Quant au dernier rapport du procureur général du parquet populaire suprême , présenté le même jour, il a fixé des objectifs de politique pénale pour 2013 similaires 20 ( * ) , en précisant la nécessité de renforcer la prévention et la lutte contre la corruption.
Tableau n° 1 : Principaux repères juridiques
1979 : Promulgation de la loi pénale. 1981 : Révision de la loi chinoise sur le mariage. 1982 : Nouvelle Constitution de la République Populaire de Chine L'accession au pouvoir de Deng Xiaoping en 1978, a marqué la fin de la Révolution Culturelle et le début d'une « révolution intellectuelle » : les juristes chinois se sont vus autorisés et encouragés à puiser dans les modèles juridiques étrangers. La Constitution de 1982 s'inscrit dans le prolongement de cette dynamique.
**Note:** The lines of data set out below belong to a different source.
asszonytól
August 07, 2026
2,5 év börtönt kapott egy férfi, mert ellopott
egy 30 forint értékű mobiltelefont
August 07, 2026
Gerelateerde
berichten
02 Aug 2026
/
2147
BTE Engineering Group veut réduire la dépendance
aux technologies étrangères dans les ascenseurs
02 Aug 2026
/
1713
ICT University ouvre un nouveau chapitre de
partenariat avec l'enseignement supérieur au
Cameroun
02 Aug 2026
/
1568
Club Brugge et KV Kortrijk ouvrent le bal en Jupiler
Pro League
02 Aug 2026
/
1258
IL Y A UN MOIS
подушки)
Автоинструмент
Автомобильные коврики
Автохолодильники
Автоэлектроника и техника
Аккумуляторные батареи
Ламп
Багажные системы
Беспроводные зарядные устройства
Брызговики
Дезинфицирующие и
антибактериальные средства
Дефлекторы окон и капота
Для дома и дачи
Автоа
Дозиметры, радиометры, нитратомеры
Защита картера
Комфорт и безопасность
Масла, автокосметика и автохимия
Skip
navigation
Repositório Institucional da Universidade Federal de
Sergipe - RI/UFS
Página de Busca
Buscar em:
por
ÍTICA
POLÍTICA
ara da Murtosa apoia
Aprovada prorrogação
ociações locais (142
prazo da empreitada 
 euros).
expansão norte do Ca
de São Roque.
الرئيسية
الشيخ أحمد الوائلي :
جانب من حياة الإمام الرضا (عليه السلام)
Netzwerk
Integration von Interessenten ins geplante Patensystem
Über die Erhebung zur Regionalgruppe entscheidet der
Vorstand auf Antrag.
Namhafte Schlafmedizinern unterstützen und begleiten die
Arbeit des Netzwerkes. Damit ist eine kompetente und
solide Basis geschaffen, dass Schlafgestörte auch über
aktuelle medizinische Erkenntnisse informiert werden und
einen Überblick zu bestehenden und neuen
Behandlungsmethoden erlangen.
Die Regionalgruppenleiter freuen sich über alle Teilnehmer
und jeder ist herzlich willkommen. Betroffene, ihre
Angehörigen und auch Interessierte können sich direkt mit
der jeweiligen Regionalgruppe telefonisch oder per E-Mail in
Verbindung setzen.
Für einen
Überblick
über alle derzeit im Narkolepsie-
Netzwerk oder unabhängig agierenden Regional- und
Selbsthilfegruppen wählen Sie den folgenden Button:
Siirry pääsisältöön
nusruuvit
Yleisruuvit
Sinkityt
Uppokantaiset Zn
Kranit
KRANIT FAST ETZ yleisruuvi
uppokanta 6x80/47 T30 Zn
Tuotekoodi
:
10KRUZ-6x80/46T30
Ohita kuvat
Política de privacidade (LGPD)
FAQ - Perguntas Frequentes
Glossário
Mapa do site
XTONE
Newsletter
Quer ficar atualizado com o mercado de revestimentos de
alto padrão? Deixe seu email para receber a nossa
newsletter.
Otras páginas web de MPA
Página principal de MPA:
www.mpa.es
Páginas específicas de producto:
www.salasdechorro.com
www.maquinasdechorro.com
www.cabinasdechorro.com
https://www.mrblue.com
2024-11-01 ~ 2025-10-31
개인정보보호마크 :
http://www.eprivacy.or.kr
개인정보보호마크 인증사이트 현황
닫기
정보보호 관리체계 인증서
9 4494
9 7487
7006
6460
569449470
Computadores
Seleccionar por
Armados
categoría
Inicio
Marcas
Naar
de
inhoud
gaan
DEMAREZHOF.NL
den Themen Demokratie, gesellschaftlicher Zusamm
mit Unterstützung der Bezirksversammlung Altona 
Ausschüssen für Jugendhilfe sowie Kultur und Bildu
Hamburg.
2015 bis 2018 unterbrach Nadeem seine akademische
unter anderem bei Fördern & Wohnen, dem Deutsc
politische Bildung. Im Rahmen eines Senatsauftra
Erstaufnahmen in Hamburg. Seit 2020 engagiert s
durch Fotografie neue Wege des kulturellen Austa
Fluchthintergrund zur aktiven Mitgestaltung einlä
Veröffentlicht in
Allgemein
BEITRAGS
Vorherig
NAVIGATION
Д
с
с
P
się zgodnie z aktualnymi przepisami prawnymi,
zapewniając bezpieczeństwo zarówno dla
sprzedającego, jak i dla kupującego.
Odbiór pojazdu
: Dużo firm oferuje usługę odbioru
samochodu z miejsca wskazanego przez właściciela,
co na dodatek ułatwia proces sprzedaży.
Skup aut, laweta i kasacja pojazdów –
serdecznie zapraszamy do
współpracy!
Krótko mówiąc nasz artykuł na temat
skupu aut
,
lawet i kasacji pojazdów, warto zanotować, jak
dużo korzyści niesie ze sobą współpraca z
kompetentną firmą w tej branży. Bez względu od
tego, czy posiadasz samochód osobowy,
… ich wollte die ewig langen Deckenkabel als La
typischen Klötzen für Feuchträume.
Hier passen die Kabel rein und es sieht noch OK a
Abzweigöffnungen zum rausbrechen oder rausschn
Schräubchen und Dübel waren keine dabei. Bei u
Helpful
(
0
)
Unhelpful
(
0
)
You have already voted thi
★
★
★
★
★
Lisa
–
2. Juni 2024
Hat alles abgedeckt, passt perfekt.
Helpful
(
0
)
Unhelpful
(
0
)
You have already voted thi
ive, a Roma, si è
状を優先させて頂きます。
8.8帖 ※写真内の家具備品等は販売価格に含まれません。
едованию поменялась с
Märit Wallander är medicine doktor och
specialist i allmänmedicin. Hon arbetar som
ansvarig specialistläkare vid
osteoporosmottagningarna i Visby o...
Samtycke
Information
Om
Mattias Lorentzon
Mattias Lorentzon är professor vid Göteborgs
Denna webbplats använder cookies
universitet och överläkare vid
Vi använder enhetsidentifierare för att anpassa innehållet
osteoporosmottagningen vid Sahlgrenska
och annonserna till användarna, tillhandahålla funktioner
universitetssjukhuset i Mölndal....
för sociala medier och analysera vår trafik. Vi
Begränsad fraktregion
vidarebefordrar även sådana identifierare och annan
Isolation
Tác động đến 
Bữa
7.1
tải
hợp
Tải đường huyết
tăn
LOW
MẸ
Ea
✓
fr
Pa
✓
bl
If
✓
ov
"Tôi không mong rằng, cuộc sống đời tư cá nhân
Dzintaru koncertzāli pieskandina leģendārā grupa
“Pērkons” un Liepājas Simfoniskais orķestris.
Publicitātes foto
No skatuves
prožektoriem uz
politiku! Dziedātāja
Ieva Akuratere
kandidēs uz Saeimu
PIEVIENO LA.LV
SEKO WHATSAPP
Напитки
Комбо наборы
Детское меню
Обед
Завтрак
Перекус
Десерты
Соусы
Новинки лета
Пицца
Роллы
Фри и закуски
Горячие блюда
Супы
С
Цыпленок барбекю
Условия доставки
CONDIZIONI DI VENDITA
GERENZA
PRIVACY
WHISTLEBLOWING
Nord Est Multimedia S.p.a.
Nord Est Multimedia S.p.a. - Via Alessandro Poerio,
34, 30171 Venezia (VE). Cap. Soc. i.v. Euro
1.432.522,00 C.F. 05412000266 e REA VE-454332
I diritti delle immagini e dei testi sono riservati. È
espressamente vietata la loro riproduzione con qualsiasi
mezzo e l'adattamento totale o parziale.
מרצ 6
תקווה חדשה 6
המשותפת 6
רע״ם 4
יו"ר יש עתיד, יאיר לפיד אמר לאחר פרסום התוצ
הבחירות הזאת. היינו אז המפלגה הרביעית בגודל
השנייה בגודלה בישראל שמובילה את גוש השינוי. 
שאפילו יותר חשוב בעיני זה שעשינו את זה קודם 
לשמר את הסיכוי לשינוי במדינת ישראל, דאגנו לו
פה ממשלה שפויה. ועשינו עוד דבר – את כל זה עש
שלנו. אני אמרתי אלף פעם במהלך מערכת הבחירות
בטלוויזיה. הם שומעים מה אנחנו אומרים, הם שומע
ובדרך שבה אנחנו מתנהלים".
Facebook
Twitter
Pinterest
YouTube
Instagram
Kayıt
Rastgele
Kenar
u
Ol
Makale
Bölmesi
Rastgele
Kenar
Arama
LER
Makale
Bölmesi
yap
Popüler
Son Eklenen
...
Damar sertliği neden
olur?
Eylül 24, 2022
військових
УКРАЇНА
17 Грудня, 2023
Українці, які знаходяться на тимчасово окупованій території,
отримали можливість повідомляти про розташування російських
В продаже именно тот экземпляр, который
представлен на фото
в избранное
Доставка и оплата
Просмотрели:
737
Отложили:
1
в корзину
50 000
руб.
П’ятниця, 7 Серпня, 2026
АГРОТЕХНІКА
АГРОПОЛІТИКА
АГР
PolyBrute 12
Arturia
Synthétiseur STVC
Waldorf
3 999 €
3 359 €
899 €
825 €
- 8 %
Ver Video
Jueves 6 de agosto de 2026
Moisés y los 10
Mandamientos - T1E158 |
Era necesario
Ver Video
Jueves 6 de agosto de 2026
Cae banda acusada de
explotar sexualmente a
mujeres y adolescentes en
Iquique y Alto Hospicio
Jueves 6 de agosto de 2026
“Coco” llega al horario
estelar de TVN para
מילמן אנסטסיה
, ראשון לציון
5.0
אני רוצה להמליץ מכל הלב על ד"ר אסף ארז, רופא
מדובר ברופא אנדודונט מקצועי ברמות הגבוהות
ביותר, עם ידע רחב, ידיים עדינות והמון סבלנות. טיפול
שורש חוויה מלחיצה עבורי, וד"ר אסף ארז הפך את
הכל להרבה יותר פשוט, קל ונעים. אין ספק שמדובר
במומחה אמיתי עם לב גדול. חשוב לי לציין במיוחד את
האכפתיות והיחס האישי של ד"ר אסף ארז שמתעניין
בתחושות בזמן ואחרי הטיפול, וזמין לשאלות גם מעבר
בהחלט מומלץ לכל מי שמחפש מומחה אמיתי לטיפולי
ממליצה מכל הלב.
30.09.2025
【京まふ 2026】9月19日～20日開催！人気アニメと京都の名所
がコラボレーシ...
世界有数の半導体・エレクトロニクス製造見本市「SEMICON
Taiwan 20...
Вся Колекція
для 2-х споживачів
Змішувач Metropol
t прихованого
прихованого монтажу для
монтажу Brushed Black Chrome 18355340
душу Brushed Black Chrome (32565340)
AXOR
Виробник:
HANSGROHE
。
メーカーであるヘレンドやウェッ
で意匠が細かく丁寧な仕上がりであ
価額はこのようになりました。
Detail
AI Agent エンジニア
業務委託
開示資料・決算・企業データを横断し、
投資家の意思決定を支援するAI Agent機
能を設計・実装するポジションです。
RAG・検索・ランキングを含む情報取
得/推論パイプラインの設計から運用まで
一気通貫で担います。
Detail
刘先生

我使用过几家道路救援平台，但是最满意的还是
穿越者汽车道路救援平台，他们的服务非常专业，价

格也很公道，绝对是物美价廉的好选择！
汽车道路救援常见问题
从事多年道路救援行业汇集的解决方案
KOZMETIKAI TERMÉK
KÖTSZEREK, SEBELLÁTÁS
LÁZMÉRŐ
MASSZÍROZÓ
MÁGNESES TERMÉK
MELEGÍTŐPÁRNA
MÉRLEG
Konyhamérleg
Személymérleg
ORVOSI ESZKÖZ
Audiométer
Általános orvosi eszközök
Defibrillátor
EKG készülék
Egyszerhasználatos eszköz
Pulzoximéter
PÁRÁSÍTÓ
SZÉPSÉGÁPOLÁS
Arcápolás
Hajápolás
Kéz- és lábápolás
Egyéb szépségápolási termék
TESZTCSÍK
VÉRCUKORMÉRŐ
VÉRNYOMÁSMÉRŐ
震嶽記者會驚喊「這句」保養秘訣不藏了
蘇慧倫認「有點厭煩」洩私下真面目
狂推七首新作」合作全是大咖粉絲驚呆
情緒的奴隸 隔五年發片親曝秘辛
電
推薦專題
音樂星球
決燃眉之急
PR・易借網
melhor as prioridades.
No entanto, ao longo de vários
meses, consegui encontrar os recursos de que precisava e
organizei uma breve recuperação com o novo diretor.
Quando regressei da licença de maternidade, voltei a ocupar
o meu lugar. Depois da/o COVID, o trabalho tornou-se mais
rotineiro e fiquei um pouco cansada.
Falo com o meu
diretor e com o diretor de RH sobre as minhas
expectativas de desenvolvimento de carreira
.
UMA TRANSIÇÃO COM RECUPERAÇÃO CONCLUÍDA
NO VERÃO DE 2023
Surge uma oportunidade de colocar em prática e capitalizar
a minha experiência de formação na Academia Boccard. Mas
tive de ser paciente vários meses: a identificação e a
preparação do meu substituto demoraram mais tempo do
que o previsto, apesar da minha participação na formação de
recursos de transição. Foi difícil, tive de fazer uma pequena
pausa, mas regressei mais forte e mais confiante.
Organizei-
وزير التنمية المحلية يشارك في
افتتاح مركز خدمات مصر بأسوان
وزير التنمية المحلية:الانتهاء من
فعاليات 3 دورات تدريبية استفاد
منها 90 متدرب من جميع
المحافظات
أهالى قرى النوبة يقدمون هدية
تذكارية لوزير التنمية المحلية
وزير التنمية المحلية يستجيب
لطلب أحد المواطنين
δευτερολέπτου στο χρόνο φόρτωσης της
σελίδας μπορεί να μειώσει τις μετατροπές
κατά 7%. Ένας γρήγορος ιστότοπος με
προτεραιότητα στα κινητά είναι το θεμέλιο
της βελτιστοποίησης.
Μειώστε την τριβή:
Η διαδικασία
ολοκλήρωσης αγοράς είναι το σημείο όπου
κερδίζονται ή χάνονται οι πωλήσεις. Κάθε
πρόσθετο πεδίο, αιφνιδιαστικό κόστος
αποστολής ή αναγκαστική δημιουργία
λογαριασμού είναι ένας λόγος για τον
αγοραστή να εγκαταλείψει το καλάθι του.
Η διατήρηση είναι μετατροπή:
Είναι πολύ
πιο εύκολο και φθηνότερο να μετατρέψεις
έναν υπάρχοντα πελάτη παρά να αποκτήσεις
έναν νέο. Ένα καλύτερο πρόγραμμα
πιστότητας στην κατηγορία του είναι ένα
Elle pose les fondements actuels de la République Populaire de Chine. 1986 : Promulgation des Principes de droit civil Compilés en neuf chapitres, ces principes forment la base du droit civil chinois contemporain. 1999 : L'établissement d'un État de droit devient un principe constitutionnel. Cette initiative s'inscrit dans le cadre d'une priorité donnée, en 1997, à la réforme de la justice par le Chef de l'État M. Jiang Zemin. Elle marque la volonté de la Chine de donner une réelle efficacité à l'appareil judiciaire. 2002 : Création d'un examen national pour l'accès aux professions de juge, de procureur et d'avocat ; dépôt d'un projet de Code civil auprès de l'Assemblée Nationale Populaire. Ces deux événements vont affecter considérablement le devenir du droit chinois. La création de l'examen national permet en effet d'assurer une professionnalisation du personnel juridique au cours des années à venir tandis que le dépôt du projet de codification remet sur la table un débat récurrent en Chine depuis le début du siècle et qui pourrait bien, cette fois-ci, être mené à son terme. 2004 : Intégration de la notion de protection des droits de l'homme dans la constitution chinoise. 2011 : Révision du Code pénal de la Chine - 8 ème amendement 2012 : Révision de la Loi de procédure pénale 2012 : Révision de la Loi de procédure civile Source : http://www.ambafrance-cn.org/Les-dates-cles-du-droit-chinois.html |
* 13 Kuanyan xiang ji,
* 14 L'article 2 de la Constitution dispose « Tout le pouvoir en République populaire de Chine appartient au peuple. Les organes par lesquels le peuple exerce le pouvoir d'Etat sont l'Assemblée nationale populaire et les Assemblées locales populaires » .
* 15 La République populaire de Chine compte trois types de prisons :
- Les prisons destinées aux personnes condamnées, avec parfois des établissements réservés aux courtes peines et d'autres aux longues peines ;
- Les maisons d'éducation réservées aux mineurs ;
- Les centres de rééducation par le travail (en voie de suppression).
* 16 Le principe de légalité « nullum crimen, nulla poena, sine lege » (aucun crime, aucune peine, sans loi) est désormais garanti.
* 17 L'adhésion de la Chine à certaines conventions internationales et la prise en compte de risques, tels que le terrorisme, ont, ainsi, conduit le Comité permanent de l'ANP à modifier la loi pénale.
* 18 Selon le ministère des Affaires étrangères « L'amendement dispose que toute personne, en capacité de payer, mais s'abstenant d'acquitter la rémunération d'une somme relativement importante au travailleur, en transférant ses biens ou s'enfuyant dans la clandestinité, et ne se conformant pas à l'injonction de payer des départements gouvernementaux, encourt une peine d'emprisonnement maximale de trois ans ou la détention, outre une amende le cas échéant. En cas de conséquence grave, l'auteur de tels faits encourt une peine d'emprisonnement de trois ans à sept ans, ainsi qu'une amende . »
* 19 La loi de procédure pénale, adoptée en 1979, avait déjà fait l'objet d'une première révision en 1996 et la préparation de nouveaux amendements avait débuté en 2009.
* 20 - Servir et garantir le développement économique, social et scientifique ;
- Maintenir la sécurité de l'Etat, la stabilité et l'harmonie sociale ;
- Promouvoir le développement d'un Etat gouverné par le droit ;
- Améliorer la qualité professionnelle des procureurs et les conditions de travail des parquets.